Posté par othoharmonie le 12 août 2016

 

La souris grise, introduite du Proche-Orient en Europe lors des croisades, a un museau pointu, de grandes oreilles, de fortes moustaches. Elle vit dans les maisons ou greniers, où elle trouve nourriture et protection ; dans la nature, elle creuse des terriers et y aménage des nids tapissés de mousse. On élève en laboratoire, comme matériel d’expérimentation, des races albinos (« souris blanches »).

Outre la variété albinos, très recherchée avec son poil entièrement blanc et ses yeux rouges, les souris témoignent d’une profonde fantaisie quant à la couleur de leur pelage.
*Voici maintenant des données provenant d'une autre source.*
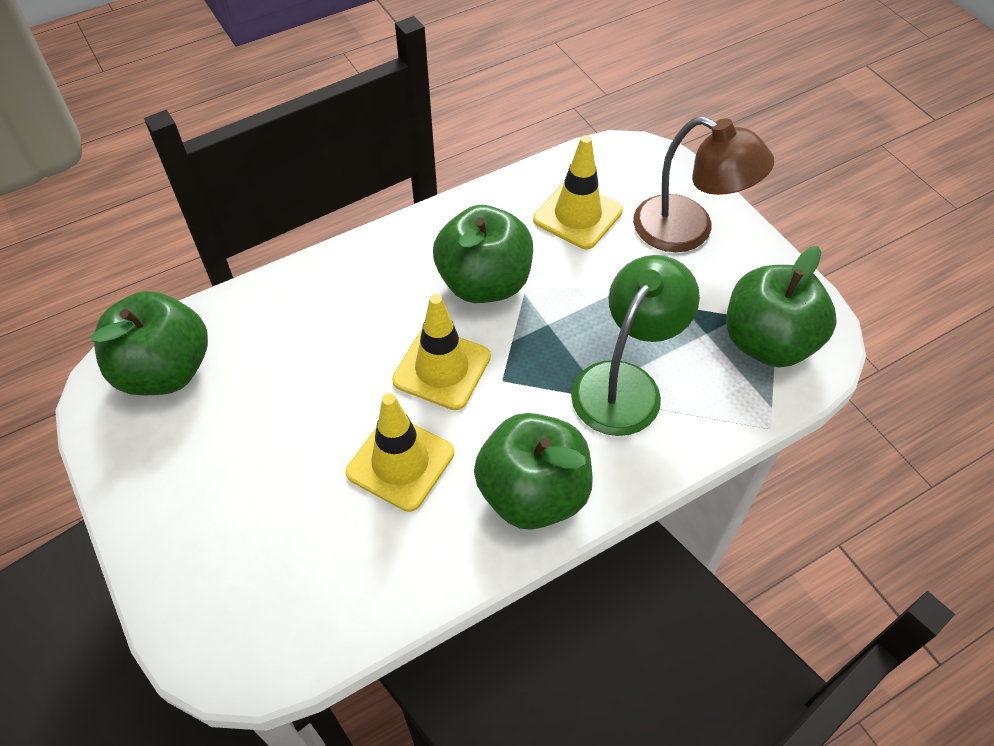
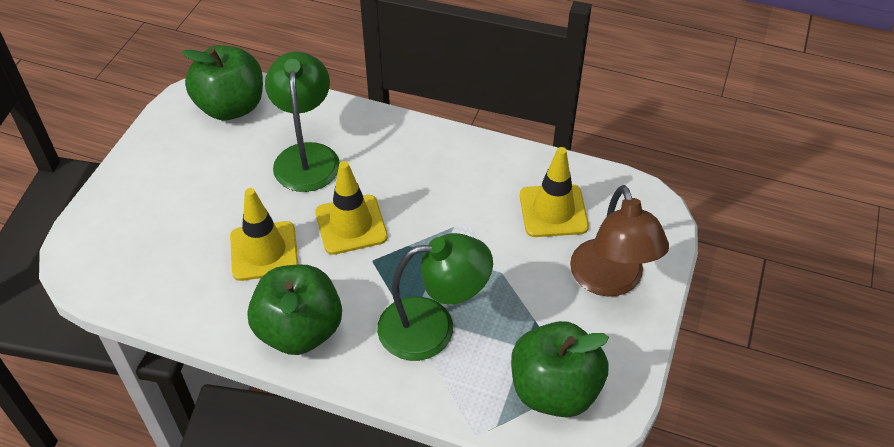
camera: 50 degrees right, 5 degrees down
green apple [433,205,533,303] -> none
none -> green lamp [265,52,340,192]

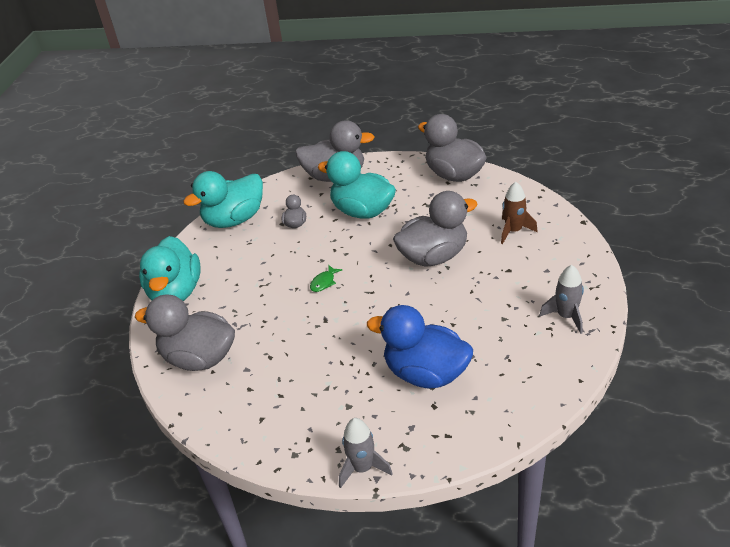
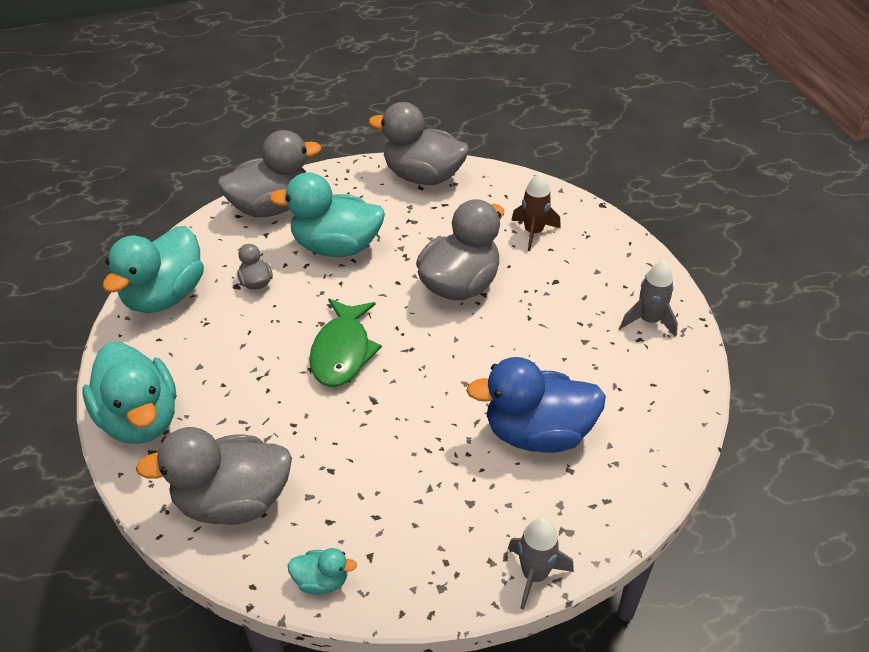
camera: 30 degrees left, 5 degrees up
green fish [310,265,342,292] -> green fish [309,299,382,387], size x2.18
none -> turquoise duck [288,548,357,594]

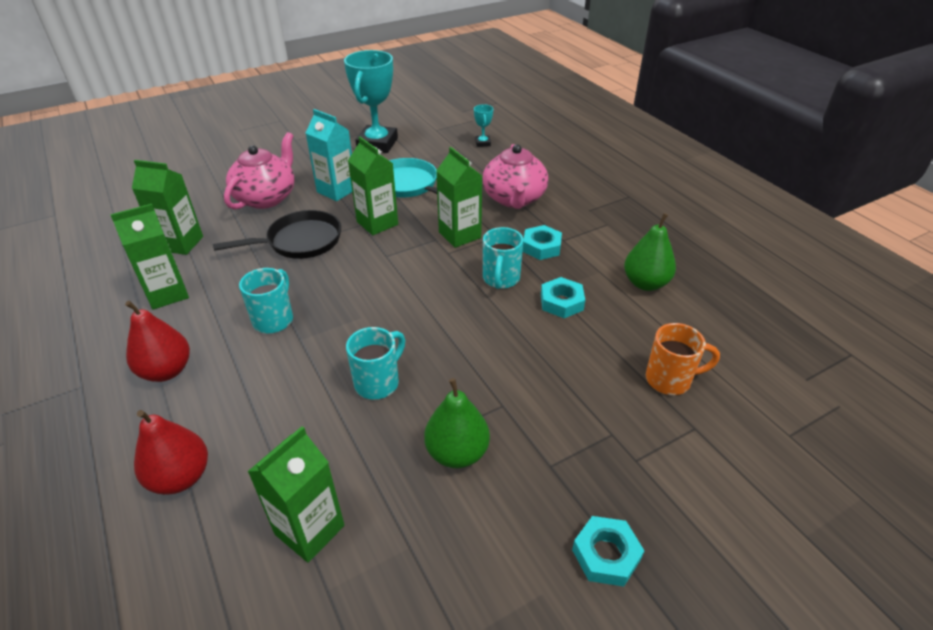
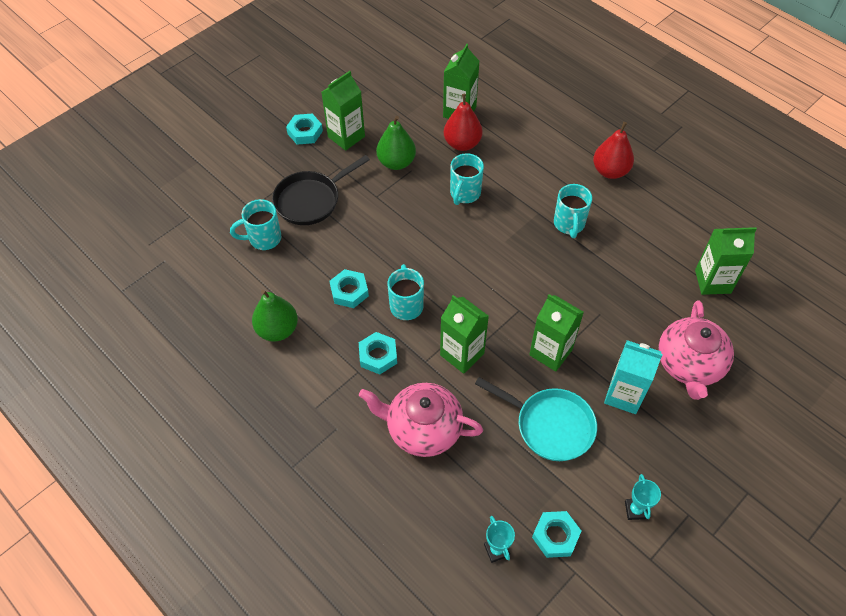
camera: 165 degrees right, 15 degrees up
green carton [110,204,189,310] -> green carton moved to [321,71,365,151]
red pear [134,410,208,495] -> red pear moved to [444,94,482,151]
black pan [213,210,341,259] -> black pan moved to [272,155,370,225]
turquoise trophy [344,50,398,153] -> turquoise trophy [625,474,661,520], size x0.43
pink teapot [482,144,548,209] -> pink teapot turned 60 degrees counterclockwise [359,383,483,457]
orange mug [646,323,720,395] -> turquoise mug [230,199,281,250]
none -> turquoise nut [532,511,581,558]

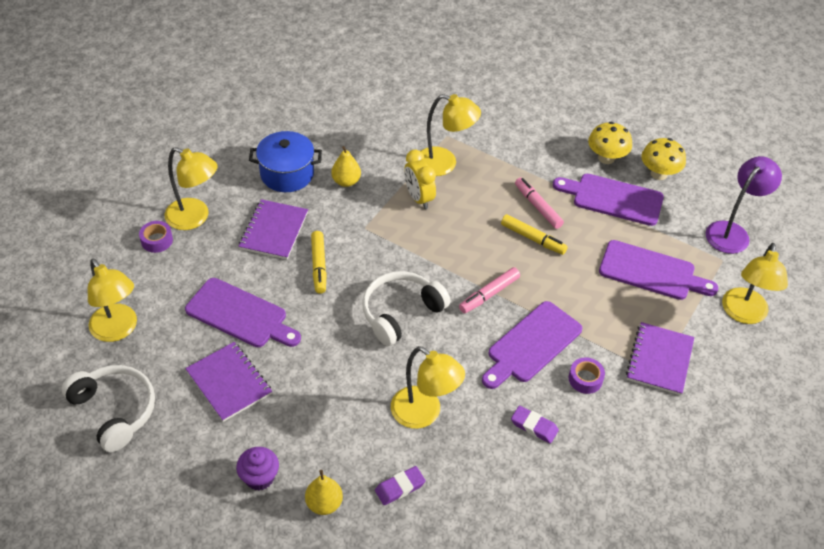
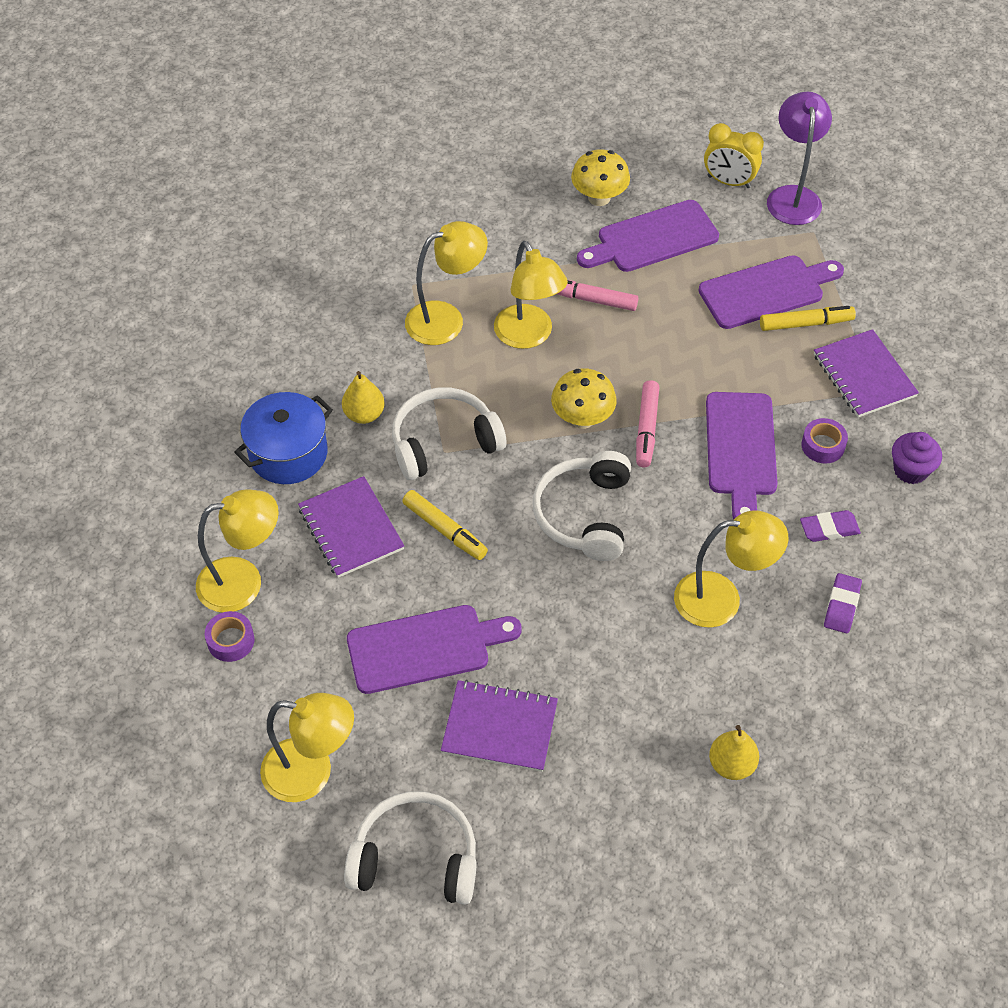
camera: 40 degrees left, 5 degrees up
purple cupcake [236,447,279,490] -> purple cupcake moved to [892,432,942,484]
purple eraser [375,466,426,505] -> purple eraser moved to [824,573,862,633]
yellow clock [404,149,436,209] -> yellow clock moved to [704,123,764,188]
yellow marker [501,214,568,255] -> yellow marker moved to [760,306,856,331]
yellow mushroom [641,138,686,180] -> yellow mushroom moved to [551,368,617,429]
yellow lamp [722,243,788,324] -> yellow lamp moved to [494,241,568,349]
none -> white headphones [392,387,506,480]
On distingue néanmoins, pour plus de commodité, quatre grandes catégories : 

 Couleurs souris

- Le pelage uniforme, ou « teinte unie » : blanc (différent des albinos), champagne (ou blond doré), crème, fauve, etc. La couleur est généralement plus foncée sur le dos, les flancs et la queue, et plus claire sur le ventre.

 

- Le pelage pie, que revêtent la plupart des souris domestiques et qui comporte des taches plus ou moins étendues, mais de la même couleur (gris, marron, noir, etc.), sur un fond blanc.

 

- Le pelage bronze, avec le dos, les flancs et le ventre de la même couleur.

 

- Les pelages « hors catégories », c’est-à-dire tous ceux qui ne relèvent d’aucun des précédents groupes.